Just like any other disease, your work can cause your blood pressure to rise, and hypertension can affect your daily work routine.
How stress at work may cause hypertension
One of the common cause of Hypertension is stress. Every human encounters stress every day at home, in their relationships, family, at work, and from finances. Among all these, work or job stress is the most debilitating for most of us.
While some workplace stress is normal, excessive stress can interfere with your productivity and performance, impact your physical and emotional health, and affect your relationships and family life.
Reports show that work-related stress causes hypertension and other stress-related problems across different types of jobs.
Occupational stress index (OSI) or stress score are the tools that international organisations like Forbes use to calculate the amount of stress across several jobs and to create stress awareness among worker, also, to help in prevention and control of stress.
They should come to Kenya, and other African countries to calculate that stress, that meter would break from the pressure!
How’s your work environment
The environment of some of our workplace predisposes us to hypertension and other work-related hazards.

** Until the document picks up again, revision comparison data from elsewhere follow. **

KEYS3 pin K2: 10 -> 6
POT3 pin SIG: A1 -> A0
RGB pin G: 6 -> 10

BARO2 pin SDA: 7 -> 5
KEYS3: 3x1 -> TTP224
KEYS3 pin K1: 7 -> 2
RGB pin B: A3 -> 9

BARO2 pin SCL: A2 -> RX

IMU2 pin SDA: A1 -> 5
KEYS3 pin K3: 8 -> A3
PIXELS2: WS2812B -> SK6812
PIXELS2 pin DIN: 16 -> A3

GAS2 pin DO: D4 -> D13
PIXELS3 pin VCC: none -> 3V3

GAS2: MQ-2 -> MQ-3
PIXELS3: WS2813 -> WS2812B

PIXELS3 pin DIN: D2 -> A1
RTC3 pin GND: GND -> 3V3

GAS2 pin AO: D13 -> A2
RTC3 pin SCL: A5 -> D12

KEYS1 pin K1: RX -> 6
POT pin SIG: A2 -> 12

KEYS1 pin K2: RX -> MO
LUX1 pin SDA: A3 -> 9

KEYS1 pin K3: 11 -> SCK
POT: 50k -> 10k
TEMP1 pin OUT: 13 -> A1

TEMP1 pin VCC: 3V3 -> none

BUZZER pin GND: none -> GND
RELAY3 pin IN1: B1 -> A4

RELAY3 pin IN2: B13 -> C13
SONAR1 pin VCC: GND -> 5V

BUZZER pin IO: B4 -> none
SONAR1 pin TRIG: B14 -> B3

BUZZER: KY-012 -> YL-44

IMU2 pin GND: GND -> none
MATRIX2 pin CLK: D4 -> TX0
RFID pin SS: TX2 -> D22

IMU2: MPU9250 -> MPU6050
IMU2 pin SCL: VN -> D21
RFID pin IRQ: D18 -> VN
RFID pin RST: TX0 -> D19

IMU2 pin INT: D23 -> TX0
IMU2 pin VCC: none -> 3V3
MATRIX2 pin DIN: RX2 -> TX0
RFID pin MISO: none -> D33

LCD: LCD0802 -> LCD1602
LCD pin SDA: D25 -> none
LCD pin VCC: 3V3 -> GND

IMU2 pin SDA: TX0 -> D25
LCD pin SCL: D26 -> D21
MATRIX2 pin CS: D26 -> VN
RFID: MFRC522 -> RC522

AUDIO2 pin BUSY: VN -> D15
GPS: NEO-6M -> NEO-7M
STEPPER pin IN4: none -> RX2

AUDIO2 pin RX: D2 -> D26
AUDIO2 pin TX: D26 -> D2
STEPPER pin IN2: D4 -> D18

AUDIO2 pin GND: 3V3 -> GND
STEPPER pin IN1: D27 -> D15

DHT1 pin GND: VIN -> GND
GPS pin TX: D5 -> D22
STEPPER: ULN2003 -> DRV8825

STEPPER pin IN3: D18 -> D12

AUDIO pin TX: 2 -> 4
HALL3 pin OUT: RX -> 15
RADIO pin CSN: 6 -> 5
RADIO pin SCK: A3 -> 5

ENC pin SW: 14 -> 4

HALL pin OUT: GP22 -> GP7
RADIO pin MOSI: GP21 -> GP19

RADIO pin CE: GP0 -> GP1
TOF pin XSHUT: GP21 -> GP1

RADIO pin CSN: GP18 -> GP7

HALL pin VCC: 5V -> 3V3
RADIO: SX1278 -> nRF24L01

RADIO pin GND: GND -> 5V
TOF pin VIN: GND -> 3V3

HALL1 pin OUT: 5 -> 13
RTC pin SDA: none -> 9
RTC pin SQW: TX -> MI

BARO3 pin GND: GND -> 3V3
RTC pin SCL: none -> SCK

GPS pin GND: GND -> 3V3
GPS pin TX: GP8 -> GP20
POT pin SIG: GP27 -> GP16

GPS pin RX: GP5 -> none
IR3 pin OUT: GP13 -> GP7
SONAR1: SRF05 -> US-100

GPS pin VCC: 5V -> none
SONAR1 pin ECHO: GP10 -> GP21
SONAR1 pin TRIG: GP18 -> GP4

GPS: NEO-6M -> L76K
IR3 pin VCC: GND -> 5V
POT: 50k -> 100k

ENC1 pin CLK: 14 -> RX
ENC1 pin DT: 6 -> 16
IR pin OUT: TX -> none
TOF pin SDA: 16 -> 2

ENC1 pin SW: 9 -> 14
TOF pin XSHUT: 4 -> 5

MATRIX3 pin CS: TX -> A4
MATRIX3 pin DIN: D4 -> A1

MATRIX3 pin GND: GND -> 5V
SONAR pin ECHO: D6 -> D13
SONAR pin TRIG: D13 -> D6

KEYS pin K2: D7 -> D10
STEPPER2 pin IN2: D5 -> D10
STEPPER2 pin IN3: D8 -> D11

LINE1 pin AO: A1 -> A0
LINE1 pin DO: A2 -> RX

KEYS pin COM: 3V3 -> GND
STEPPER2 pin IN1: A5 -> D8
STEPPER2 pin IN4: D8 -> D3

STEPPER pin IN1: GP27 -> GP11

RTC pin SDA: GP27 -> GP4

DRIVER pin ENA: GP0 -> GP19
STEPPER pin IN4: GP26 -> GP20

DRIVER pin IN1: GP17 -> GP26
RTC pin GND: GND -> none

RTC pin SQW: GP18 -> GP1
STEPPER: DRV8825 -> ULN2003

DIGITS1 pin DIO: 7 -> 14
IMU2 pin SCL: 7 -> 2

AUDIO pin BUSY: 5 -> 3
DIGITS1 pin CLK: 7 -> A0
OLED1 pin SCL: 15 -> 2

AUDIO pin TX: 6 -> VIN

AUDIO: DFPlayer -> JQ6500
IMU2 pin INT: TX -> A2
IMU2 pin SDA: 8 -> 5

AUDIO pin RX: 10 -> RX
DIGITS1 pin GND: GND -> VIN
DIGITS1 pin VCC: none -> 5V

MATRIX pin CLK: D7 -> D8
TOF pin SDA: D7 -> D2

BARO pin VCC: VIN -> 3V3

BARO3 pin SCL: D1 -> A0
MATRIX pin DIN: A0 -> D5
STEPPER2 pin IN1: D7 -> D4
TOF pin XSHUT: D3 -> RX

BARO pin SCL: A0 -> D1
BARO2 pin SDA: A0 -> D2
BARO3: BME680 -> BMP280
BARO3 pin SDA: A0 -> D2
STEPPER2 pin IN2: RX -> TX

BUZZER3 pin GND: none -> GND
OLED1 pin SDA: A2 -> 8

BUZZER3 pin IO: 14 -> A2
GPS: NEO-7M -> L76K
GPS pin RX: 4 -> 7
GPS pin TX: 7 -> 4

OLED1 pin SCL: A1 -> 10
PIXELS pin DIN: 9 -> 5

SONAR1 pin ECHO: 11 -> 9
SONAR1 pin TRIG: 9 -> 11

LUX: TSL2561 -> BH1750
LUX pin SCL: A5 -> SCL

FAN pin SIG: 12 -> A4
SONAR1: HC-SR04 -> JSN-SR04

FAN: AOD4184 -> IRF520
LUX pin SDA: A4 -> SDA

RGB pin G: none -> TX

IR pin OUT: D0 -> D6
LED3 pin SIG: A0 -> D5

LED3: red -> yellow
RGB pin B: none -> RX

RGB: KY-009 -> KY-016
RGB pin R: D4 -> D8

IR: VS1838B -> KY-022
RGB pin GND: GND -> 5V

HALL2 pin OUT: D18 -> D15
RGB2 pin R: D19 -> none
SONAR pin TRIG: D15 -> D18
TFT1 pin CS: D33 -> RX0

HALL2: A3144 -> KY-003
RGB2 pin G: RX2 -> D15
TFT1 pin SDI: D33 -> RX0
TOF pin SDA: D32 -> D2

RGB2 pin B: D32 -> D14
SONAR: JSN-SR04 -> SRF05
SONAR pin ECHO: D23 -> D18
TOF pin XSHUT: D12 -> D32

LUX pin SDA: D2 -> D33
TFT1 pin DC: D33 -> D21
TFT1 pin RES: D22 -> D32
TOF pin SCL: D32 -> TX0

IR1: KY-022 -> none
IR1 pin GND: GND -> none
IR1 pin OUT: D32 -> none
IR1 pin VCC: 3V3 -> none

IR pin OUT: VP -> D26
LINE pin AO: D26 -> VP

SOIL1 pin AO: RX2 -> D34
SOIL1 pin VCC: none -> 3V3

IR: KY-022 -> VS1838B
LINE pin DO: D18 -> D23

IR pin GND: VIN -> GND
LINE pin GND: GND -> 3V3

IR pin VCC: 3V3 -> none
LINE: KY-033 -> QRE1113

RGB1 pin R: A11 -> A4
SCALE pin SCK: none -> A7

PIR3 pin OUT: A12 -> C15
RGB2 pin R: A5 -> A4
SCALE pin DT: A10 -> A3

The conditions are so bad they cause your blood pressure to rise. It can be the physical condition, in that it’s hot then it’s cold.
People are shouting at each other across the office, and unlike everyone around you, you have no headphone to guard you against their flaring emotions.
Some offices are like morgues, they are so cold! Working in a cold environment may induce constriction of blood vessels causing the blood pressure to rise.
And then you have those who do manual work in hot and humid work environments; manual works may result in excessive sweating and dilation of blood vessels that may cause postural hypotension.
Then we have work that demands very much from our physical bodies such as standing for long hours. This kind of work raises your metabolism when the workload is heavy, and work is physically demanding, leading to a rise in blood pressure.
Hypertension is simply a state where the force of blood flowing inside your blood arteries is too high. A stressful work environment can contribute to increasing the force of blood.